Multiple factories for identifier found in the classpath {#multiple-factories-error}
This error means multiple implementations of the same connector are on the classpath — typically because a connector dependency is declared in the job's JAR and the connector JAR is also manually placed in $FLINK_HOME/lib.
Remove the duplicate. See NoSuchFieldError / NoSuchMethodError / ClassNotFoundException (JAR conflict) for how to identify and resolve classpath conflicts.
UnsupportedOperationException: Recoverable writers on Hadoop are only supported for HDFS {#oss-error-1}
Dataflow clusters use the built-in JindoSDK for password-free access to Object Storage Service (OSS), which already supports APIs such as StreamingFileSink. Adding the community OSS plugin on top of JindoSDK causes a dependency conflict.
Check whether the oss-fs-hadoop directory exists in $FLINK_HOME/plugins. If it does, delete it and resubmit the job.
Could not find a file system implementation for scheme 'oss' {#section_1b6bc757}
This error affects clusters running EMR V3.40 or earlier, where Jindo-related JAR packages may be missing on nodes other than master-1-1.
EMR V3.40.0 and earlier
Check whether jindo-flink-4.0.0-full.jar (or similar) exists in $FLINK_HOME/lib on the node you use to submit jobs. If it is missing, copy it:
cp /opt/apps/extra-jars/flink/jindo-flink-*-full.jar $FLINK_HOME/libThen resubmit the job.
EMR versions later than V3.40.0
| Deployment mode | Action required |
|---|---|
| Flink on YARN | None. OSS access is handled automatically even without Jindo JARs in $FLINK_HOME/lib. |
| Other modes | Check for Jindo JARs in $FLINK_HOME/lib. If missing, run the copy command above and resubmit. |
java.util.concurrent.TimeoutException: Heartbeat of TaskManager timed out {#taskmanager-heartbeat-timeout}
The direct cause is a TaskManager heartbeat timeout. Check the TaskManager logs for the underlying error — a common root cause is an out of memory (OOM) error due to insufficient heap memory or a memory leak in the job code.
If OOM is the cause, increase the TaskManager memory allocation or analyze the job's memory usage.
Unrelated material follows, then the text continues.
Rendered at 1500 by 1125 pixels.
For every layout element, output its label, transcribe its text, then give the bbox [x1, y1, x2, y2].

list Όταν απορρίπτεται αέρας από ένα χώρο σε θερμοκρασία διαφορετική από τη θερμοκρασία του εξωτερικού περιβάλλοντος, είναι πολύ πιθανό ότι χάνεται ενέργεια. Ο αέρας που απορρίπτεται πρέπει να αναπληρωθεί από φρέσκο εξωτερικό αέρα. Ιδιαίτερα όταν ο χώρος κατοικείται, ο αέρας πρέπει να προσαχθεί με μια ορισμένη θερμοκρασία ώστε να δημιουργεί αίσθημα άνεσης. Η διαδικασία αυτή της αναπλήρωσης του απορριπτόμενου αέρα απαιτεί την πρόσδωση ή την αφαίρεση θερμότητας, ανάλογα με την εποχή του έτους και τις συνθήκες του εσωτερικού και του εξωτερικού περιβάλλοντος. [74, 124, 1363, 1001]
See java.lang.OutOfMemoryError: GC overhead limit exceeded for steps to generate and analyze a heap dump.
java.lang.OutOfMemoryError: GC overhead limit exceeded {#gc-overhead-limit}
Garbage collection (GC) is timing out because the job has insufficient memory. The most common causes are memory leaks in user-defined functions (UDFs) or insufficient memory for the workload.
To diagnose, generate a heap dump when the error occurs. Pass the JVM parameter when resubmitting:
-D env.java.opts="-XX:+HeapDumpOnOutOfMemoryError -XX:HeapDumpPath=/tmp/dump.hprof"Or add it to flink-conf.yaml:
env.java.opts: -XX:+HeapDumpOnOutOfMemoryError -XX:HeapDumpPath=/tmp/dump.hprofAfter reproducing the error, analyze the heap dump at the path specified by HeapDumpPath using Memory Analyzer Tool (MAT) or Java VisualVM.
java.lang.NoSuchFieldError: DEPLOYMENT_MODE {#deployment-mode-error}
The job JAR includes a flink-core dependency whose version is incompatible with the Flink version on the cluster.
Add flink-core to pom.xml with scope set to provided:
<dependency>
<groupId>org.apache.flink</groupId>
<artifactId>flink-core</artifactId>
<!-- Replace with the Flink version used by your cluster -->
<version>1.16.1</version>
<scope>provided</scope>
</dependency>For background on how incompatible dependencies get introduced, see NoSuchFieldError / NoSuchMethodError / ClassNotFoundException (JAR conflict).
Why is only one operator shown and Records Received = 0? {#single-operator-zero-records}
This is expected behavior. The Records Received metric counts data exchanged between different operators. When Flink optimizes a job into a single operator (chaining all operators together), there is no inter-operator data exchange, so the value is always 0.
How do I enable a flame graph? {#enable-flame-graph}
Flame graphs visualize CPU usage per method, which helps identify performance bottlenecks. The feature is available since Flink 1.13 but is disabled by default to avoid impacting production jobs.
To enable it, go to the Configure tab on the Flink service page in the EMR console, click flink-conf.yaml, and add:
rest.flamegraph.enabled: trueFor details on adding configuration items, see Manage configuration items. For more about flame graphs, see Apache Flink flame graphs.